According to Sushruta, who was an ancient Ayurvedic Indian physician, health is defined as:
“The one who is established in self, who has balanced doshas, balanced agni, properly formed dhatus, proper elimination of malas, properly functioning bodily processes, and whose mind, soul and senses are quiet and content is called a healthy person.“
Ayurveda literally means the science of life. It is an ancient healing science that originated in India over 5000 years ago. To be extremely basic, Ayurveda teaches us how to correct disturbances in the body through eating a seasonal diet, performing cleansing and rejuvenation treatments, getting exercise and practicing mindfulness all appropriate for your individual constitution.
The body and mind are controlled by the Doshas aka Vata, Pitta and Kapha. The Doshas are made up of the elements of Ether, Air, Fire, Water and Earth. Vata is the combination of Ether and Air which is the energy of movement. Pitta is the combination of Fire and Water which are important for digestion and metabolism. Kapha is Water and Earth, which give the body stability and strength.
Agni is our digestive fire to transform both food and information into energy. If we are lacking in appetite or feel that we are mentally cloudy, we need to work on our Agni through the use of herbs, the type of food that we eat and breathing exercises.
Dhatus are the tissues of the body and relate to plasma / lymph, red blood cells, muscle tissue, adipose tissue, bones, bone marrow, nervous tissue, connective tissue, reproductive tissue. The tissues of the body are created from the foods we eat. We have the ability to create healthy or weak tissue depending on the foods we eat and our mental state while eating. Poor quality food will create deficient tissue which is more likely to create a defective space within the body for disease to move in.

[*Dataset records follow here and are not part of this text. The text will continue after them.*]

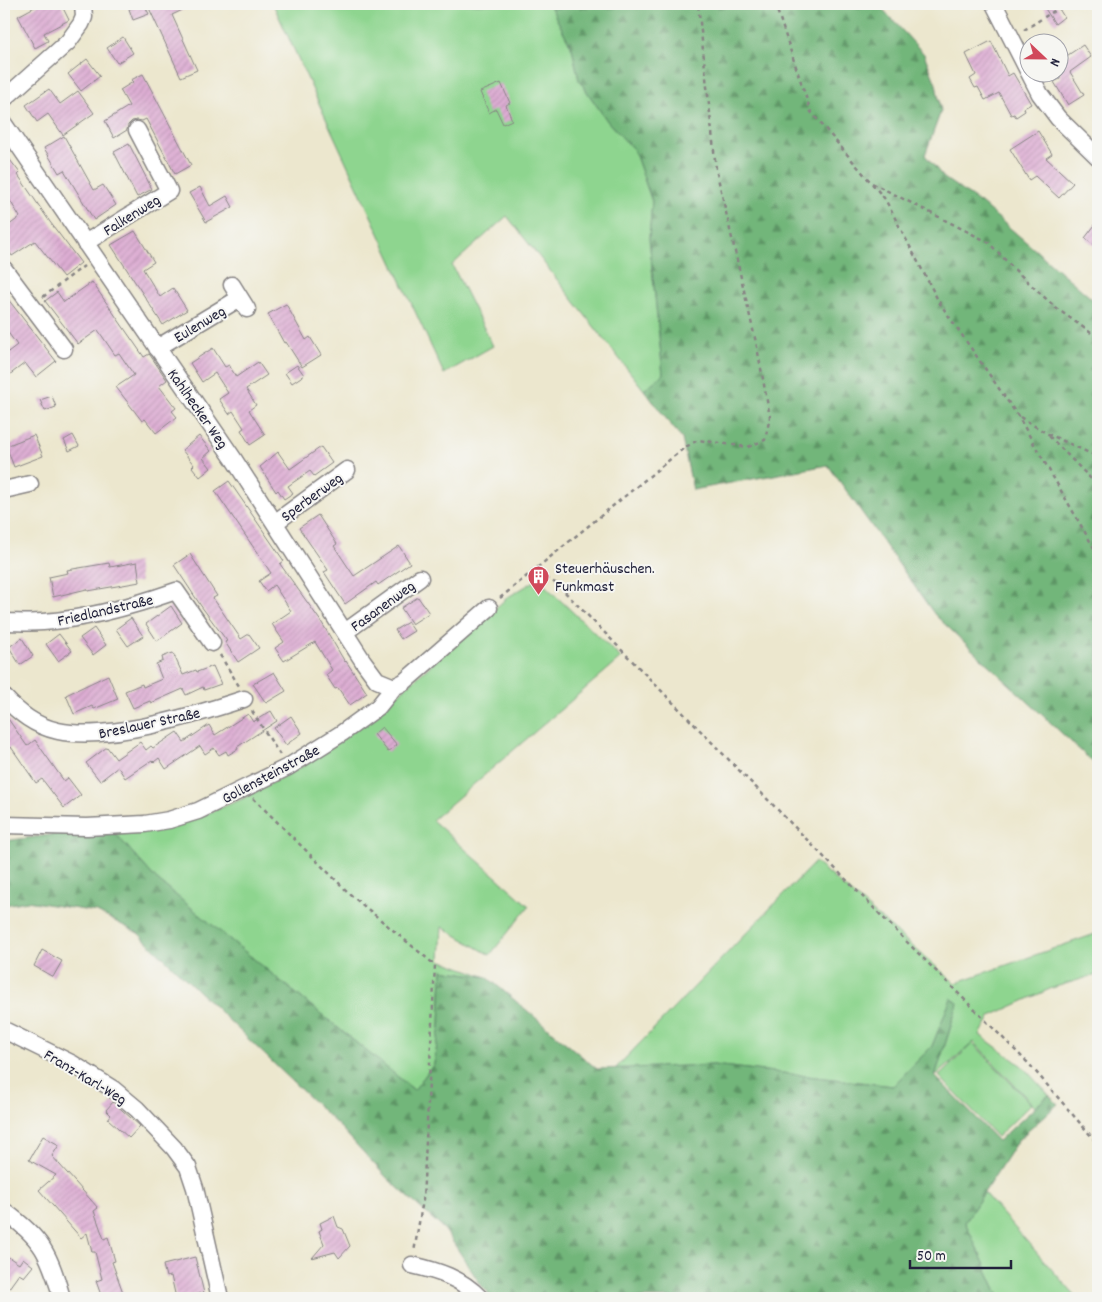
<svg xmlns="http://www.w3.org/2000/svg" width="1102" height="1302" font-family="Dekko,sans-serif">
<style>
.grass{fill:#8ed58f;stroke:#587c65}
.forest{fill:url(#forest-firs);stroke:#4a6c5a}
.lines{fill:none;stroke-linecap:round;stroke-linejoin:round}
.stream{stroke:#6dbae7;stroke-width:4}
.building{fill:url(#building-hatch)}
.minor-casing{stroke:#878484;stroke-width:19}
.path{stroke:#878484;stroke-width:2.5;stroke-dasharray:4 4;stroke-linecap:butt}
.minor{stroke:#fff;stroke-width:16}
.labels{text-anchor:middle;stroke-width:4;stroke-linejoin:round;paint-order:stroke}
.street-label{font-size:16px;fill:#22223b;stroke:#f6f6f2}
.poi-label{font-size:16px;fill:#22223b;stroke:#f6f6f2;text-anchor:start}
</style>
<defs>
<pattern id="forest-firs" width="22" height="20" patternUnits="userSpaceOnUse" patternTransform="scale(1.25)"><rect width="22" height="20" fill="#72b67a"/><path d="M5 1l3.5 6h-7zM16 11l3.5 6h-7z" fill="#5d9465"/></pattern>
<pattern id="building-hatch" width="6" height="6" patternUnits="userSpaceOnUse" patternTransform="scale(1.25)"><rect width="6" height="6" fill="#ddadd3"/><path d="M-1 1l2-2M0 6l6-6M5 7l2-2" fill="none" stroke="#bd95b6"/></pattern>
</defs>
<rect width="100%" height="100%" fill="#f6f6f2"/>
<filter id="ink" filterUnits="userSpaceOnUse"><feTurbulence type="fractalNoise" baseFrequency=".02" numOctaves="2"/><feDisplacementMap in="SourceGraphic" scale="10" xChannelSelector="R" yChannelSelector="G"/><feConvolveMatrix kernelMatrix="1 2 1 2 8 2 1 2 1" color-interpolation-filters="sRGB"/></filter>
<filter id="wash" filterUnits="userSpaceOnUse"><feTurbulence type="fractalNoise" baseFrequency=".0096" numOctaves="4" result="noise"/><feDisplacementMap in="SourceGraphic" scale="20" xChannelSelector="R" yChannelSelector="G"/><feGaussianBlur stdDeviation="1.12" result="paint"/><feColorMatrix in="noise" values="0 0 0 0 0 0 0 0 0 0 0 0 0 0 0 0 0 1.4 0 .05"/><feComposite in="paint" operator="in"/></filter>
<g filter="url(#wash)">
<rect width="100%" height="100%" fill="#ece7ce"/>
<!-- grass -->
<path class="grass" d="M273,4h276l23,44 7,32 29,42 26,28 18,52 -3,36 14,137 -19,15 -137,-174 -55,49 41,81 -49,28z
M538,579l83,79 -189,162 97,86 -39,49 -48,-28 -2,33 47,17 -45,-7 -2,56 -6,38 -20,26 -258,-211 -42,-47 85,-15 43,-18 63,-34 75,-55 128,-113z
M815,862l140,121 143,-50v41l-46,14 -61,28 -11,19 42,31 27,29 -14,12 -61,-65 -39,34 23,-72 -7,-5 -19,47 -39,40 -180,-21 -98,4z
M973,1043l58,61 -34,33 -58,-61z
M984,1193l93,105h-77l-35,-76z"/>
<!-- forest -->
<path class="forest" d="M549,4h329l46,50 12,30 5,27 -16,44 19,23 38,26 116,100v463l-163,-152 -107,-150 -135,25 -11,-51 -38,-49 19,-16 -14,-136 3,-37 -18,-51 -26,-28 -29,-42 -7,-32z
M114,832l42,47 258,211 20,-26 6,-38 2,-56 45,7 110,92 116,-4 180,21 39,-40 19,-48 7,5 -23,73 63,65 51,-46 9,9 -40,36 -53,82 35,76h-508l-11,-13 -36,-55 -58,-52 -45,-49 -204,-196 -41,-21 -70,-11 -23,4v-64l54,-7z"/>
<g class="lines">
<!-- stream -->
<path class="stream" d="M1095,4l3,3"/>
</g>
<g id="blocks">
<!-- building -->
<path class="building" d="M40,4h21l8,16 -25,13 4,8 -13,7 -17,-32z
M142,4h2l5,10 -16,6 -4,-11z
M158,4h37l-23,11 25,55 -16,7 -32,-69z
M1042,4h14l8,13 -9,7z
M123,37l10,16 -16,10 -10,-15z
M991,41l17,35 5,-3 18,31 -7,4 1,3 -9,6 -2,-3 -3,1 -12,-22 -14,7 -7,-13 -3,1 -5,-9 6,-4 -10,-21z
M1083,45l8,12 -21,15 14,23 -16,10 -14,-23 6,-3v-24l2,4z
M87,59l13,17 -19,15 -13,-17z
M143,74l48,91 -16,9 -29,-55 -4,2 -5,-1 -5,1 -4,4 -1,5 -13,8 -9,-17 24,-15 -9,-16 13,-8 -2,-2z
M501,83l9,20 -4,2 6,15 -9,4 -7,-15 -7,4 -9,-21z
M49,89l11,15 18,-13 16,22 -31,22 -15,-21 -11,8 -11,-17z
M1038,131l14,23 -6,4 27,25 -14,15 -24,-22 -6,4 -19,-31z
M64,136l30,54 9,-5 13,20 -22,15 -30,-50 -5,3 -15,-25z
M129,144l23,45 -15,8 -23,-45z
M4,152l16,21 -2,2 32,47 31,41 -18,14 -28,-36 -23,15 -8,-13v-14l16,-12 -11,-18 -5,3z
M200,187l10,19 17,-10 6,11 -27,15 -17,-29z
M1098,221v28l-13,-11z
M135,231l19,31 -11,7 17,28 13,-9 14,22 -24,15 -52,-80z
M92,282l52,75 5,-3 1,1 17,25 -8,6 17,22 -4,3 5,6 -21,16 -11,-14 -3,2 -26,-34 18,-12 -15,-22 -4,2 -17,-25 -20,14 -33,-43 12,-9 7,10z
M4,294l52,67 -20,16 -11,-14 -21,16v-24l13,-10 -13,-18z
M286,304l20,36 4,-3 11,18 -19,12 -16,-25 -2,1 -16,-29z
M213,348l12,19 4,-2 7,12 22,-15 9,13 -21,14 10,16 -7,5 16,25 -15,10 -9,-15 3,-2 -11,-17 -4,3 -10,-15 9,-6 -13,-20 -13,9 -12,-19z
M297,365l7,10 -12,8 -7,-10z
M52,396l4,11 -11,4 -5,-11z
M34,435l9,21 -29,11 -8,-21z
M73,435l6,11 -10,5 -5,-11z
M199,436l12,15 -8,7 8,10 -11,9 -8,-10 2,-2 -12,-15z
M321,447l11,16 -18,13 -4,-5 -22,15 5,7 -9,6 -6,-9 -2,2 -16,-25 18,-15 12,17z
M229,481l55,80 -4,3 42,59 23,39 1,-1 21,32 -17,12 -12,-17 -3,1 -9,-14 6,-5 -17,-28 -31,19 -9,-13 9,-6 -12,-18 19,-13 -17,-26 -8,6 -7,-10 12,-8 -56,-82z
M318,515l19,29 -3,2 20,30 45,-30 11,17 -32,22 -2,-3 -31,22 -21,-32 4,-2 -29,-42z
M190,554l27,42 -4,2 28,41 8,-5 10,14 -21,14 -13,-20 2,-1 -26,-35 -27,-41z
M137,562l3,20 -52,9 -1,-2 -34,8 -4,-20 19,-4 -1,-3 42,-7 1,4z
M418,597l11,16 -17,11 -11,-16z
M171,606l11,17 -25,18 -11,-17z
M131,618l12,18 -15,10 -12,-17z
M408,622l6,9 -13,8 -6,-9z
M94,628l12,17 -13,10 -13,-17z
M59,634l13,17 -14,10 -12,-17z
M22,638l11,18 -13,9 -11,-18z
M173,653l10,22 13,-5 1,2 16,-6 8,18 -17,6 -1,-3 -17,8 -3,-6 -32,14 -1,-2 -17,7 -8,-17 17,-7 1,3 19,-8 -6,-15 7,-3 -1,-4z
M274,672l12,19 -20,12 -13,-19z
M108,675l10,24 -24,10 -2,-3 -18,8 -8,-19z
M271,711l6,10 -40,26 1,2 -10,6 -2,-4 -7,4 -5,-7 -9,6 -5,-8 -34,23 -7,-11 -5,4 -2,-2 -27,18 -7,-11 -18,14 -14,-18 21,-16 9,12 24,-17 6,8 5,-4 2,2 24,-16 7,10 25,-17 6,10 33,-21 5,8z
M4,713l23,33 8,-6 29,41 4,-3 13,17 -17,13 -22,-29 -6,4 -25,-36 -7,5z
M291,716l11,17 -16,12 -12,-17z
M382,727l15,18 -9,7 -14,-18z
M42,950l20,11 -9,16 -19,-11z
M113,1102l27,24 -11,12 -21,-19 3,-4 -5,-5z
M43,1136l16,9 -7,11 46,52 -4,3 10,28 4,-2 7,24 -3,1 13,36h-23l-6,-17 6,-2 -7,-27h-3l-5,-19 -6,5 -42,-48 17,-15 -27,-15z
M334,1216l4,11 5,2 7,17 -11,12 -4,-6 -23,6 12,-14 -5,-13 3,-2 -2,-6z
M4,1254l15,10 4,-6 10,8 -9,11 -5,-3 -15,21z
M195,1257l9,36 -28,5 -5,-22 -5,1 -3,-12z"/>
</g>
</g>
<g filter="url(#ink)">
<use href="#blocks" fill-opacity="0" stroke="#878484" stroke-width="1"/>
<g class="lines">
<defs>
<path id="minor" d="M994,4l46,90 18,24 40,39
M4,99l64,-57 13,-18 3,-7 -1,-13
M4,124l229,334 130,203 14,19 17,7
M85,243l84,-52 -32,-61
M4,269l60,80
M232,285l15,24
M157,348l83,-50
M4,490l26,-6
M276,522l71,-52
M4,622c13,0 26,1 39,0 45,-3 90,-16 133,-31l36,52
M345,632l75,-54
M4,697c15,16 31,29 54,34 50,11 137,-16 186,-32
M4,825l83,2 58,-3 24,-4 29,-9 90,-44 54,-34 36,-26 16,-20 10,-5 85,-74
M4,1030l69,34 40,25 24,20 37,39 14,19 7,21 25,110
M4,1211c39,28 45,43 58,87
M412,1265c26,6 49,13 68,33"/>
</defs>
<!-- minor casing -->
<use href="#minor" class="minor-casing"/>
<!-- path -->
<path class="path" d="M775,4l36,108 74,87 54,103 79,114 80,139
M1024,30l41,-26
M872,183l116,59 26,27 42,39 42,30
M43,297l41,-31
M1020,417l26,16 52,24
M1049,436l49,50
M531,572l15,6 11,6 350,358 123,123 68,79
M500,598l184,-150 14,-8 50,7 17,-7 5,-23 -13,-70 -41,-178 -18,-165
M220,655l19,31
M252,711l28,44
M253,798l99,98 83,69 -12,235 -9,52"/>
<!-- minor -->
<use href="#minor" class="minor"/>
</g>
</g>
<!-- icons -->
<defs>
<symbol id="building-pin" viewBox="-11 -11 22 30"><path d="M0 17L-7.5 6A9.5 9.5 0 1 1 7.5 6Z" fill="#d1495b" stroke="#f6f6f2"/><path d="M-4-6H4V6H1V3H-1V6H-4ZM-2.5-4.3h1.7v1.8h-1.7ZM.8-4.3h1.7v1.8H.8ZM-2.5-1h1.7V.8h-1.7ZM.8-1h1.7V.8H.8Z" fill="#fff"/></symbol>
</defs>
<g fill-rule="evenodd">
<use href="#building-pin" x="526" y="564" width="25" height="34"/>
</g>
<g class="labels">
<!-- street labels -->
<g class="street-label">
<text transform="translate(131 214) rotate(-32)" y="6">Falkenweg</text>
<text transform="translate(199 323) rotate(-31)" y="6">Eulenweg</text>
<text transform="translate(199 408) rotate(55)" y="6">Kahlhecker Weg</text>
<text transform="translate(311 496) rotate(-36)" y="6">Sperberweg</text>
<text transform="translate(382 605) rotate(-36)" y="6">Fasanenweg</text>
<text transform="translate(105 609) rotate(-13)" y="6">Friedlandstraße</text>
<text transform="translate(149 722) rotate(-12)" y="6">Breslauer Straße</text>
<text transform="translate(270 773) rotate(-28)" y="6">Gollensteinstraße</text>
<text transform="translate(86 1076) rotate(31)" y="6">Franz-Karl-Weg</text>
</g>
<!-- poi labels -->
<g class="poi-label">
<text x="555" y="573">Steuerhäuschen.<tspan x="555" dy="18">Funkmast</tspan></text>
</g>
</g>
<!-- margin -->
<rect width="1102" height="1302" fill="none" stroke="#f6f6f2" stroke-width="20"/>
<!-- north arrow -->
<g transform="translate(1044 58) rotate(112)"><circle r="24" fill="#f6f6f2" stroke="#a1a1a9"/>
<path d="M0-4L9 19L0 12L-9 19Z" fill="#d1495b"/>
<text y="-8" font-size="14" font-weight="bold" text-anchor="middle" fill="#22223b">N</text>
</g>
<!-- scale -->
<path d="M910 1260v8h101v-8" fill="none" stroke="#22223b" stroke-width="2.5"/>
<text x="917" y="1260" font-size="15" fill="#22223b" stroke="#f6f6f2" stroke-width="4" paint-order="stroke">50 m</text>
</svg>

Malas are the waste products of the body – feces, urine and sweat
To maintain or correct health, daily routines known as Dinacharya (deena-char-e-ah) and seasonal routines known as Ritucharya (rit-u-char-e-ah) should be performed to both the body and the mind. Daily routines include proper rest, eating seasonally, performing exercise, and practicing mindfulness.
From a western perspective, if we are not presenting symptoms of illness, we are healthy. There is no consideration of the state of the mind – is it calm? Or emotional state – is the person truly happy and content?
Eating healthy foods and not exercising, or living in a destructive environment can also lead to disease.
Take time to reconnect to your body ~ mind ~ spirit to ensure that you are both physically and mentally healthy.